Hasta ahora, no es cierto que el Covid-19 sea discriminatorio en contra de los más pobres. Es una amenaza latente, pero solo ha ocurrido en algunas localidades. De momento, el virus es discriminatorio de otra manera: con los mayores. En Francia, Macron notó este sesgo y anunció un plan para terminar la cuarentena el 11 de mayo, manteniendo el confinamiento para los mayores de 65 años. Naturalmente, todas las academias científicas y sociales se levantaron contra lo que les pareció una grave medida segregacionista. El presidente debió echar pie atrás, no solo con esta idea, sino con toda la gradualidad del desconfinamiento.

En Estados Unidos, un 65% opina que las medidas de restricción deben levantarse solo a partir de fines de junio y más allá. Pero al menos en tres estados hay protestas públicas contra el encierro, igual que en París y Lyon. Singapur y Japón levantaron las cuarentenas durante abril, y ambos sufrieron macizos rebrotes, igual que la ciudad de Harbin, en el noreste de China.

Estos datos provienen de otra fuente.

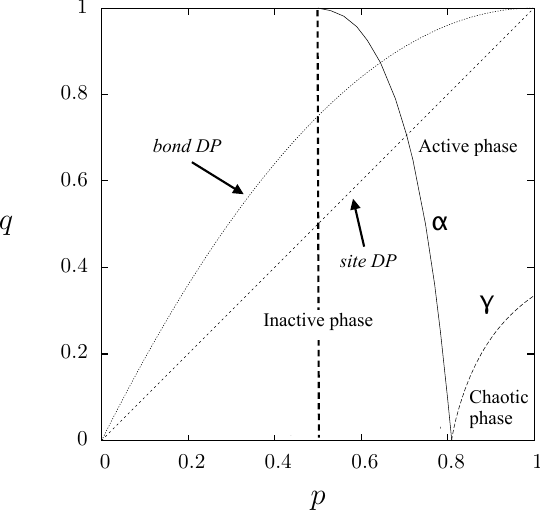
Figure 1. The phase diagram of the DK model, α marks the critical line separating the active and inactive (or absorbing) phase, γ marks the “chaotic” phase near the corner p = 1, q = 0. The simplest mean-field approximation gives p c = 1/2 independently of q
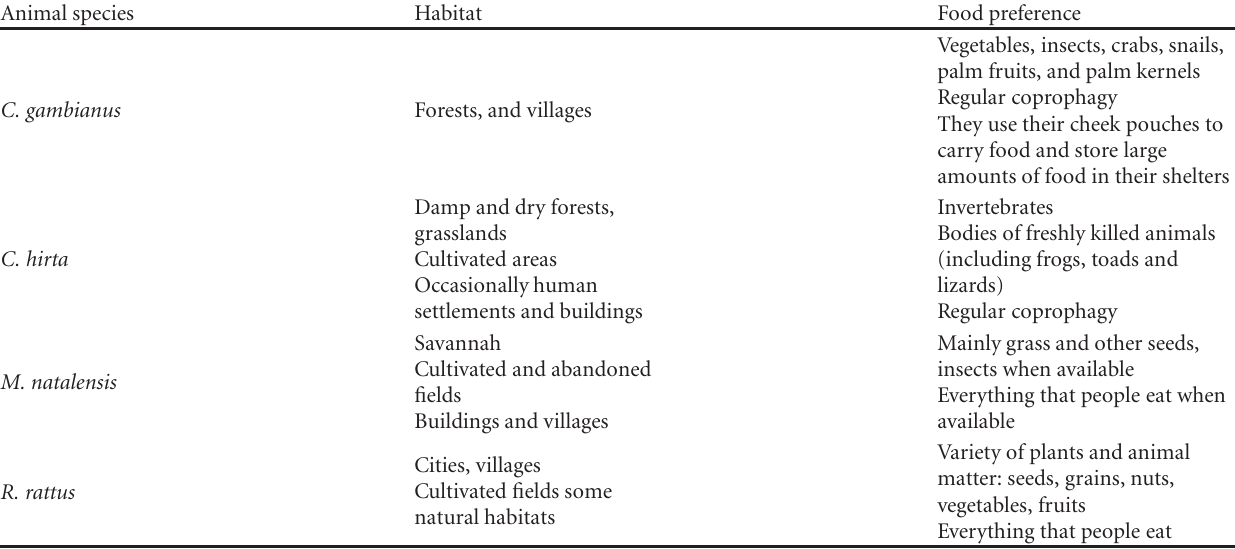
Table 7: Habitat and food preference of the main animals species collected according to Nowak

El “consenso experto” se ha mantenido consistentemente en favor del confinamiento. Pero este “consenso” es otra fantasía, teniendo en cuenta la diversidad de criterios para medir y sacar conclusiones. Un profesor de Stanford estudió el caso del pueblo de Vò, en el norte de Italia, donde la tasa de mortalidad, calculada por algunos expertos sobre casos confirmados, era de un altísimo 8%; otros expertos midieron la prevalencia de contagios y concluyeron que la misma tasa descendía a 0,06%. Una diferencia de más de 130 veces.

Dos evidencias emergen de esta cascada de contradicciones: las sociedades no resistirán el confinamiento por mucho tiempo más (¿uno, dos meses?), y las mismas sociedades desean que el desconfinamiento sea progresivo, cuidadoso y prudente, algo que, por lo general, no les piden a las políticas públicas. Los gobiernos están obligados a tomar decisiones sin que les gusten a todos, pero la crispación nerviosa aconseja evitar la farsa y la controversia abusiva.

Es una verdadera prueba de fuego para los dirigentes políticos. Quizás por eso el sociólogo Alain Touraine se quejaba esta semana de que “lo más impresionante es que hacía mucho tiempo que no sentíamos tal vacío de imaginación responsable”. El concepto es delicado y sugerente: “Imaginación responsable”. ¿Por dónde andará?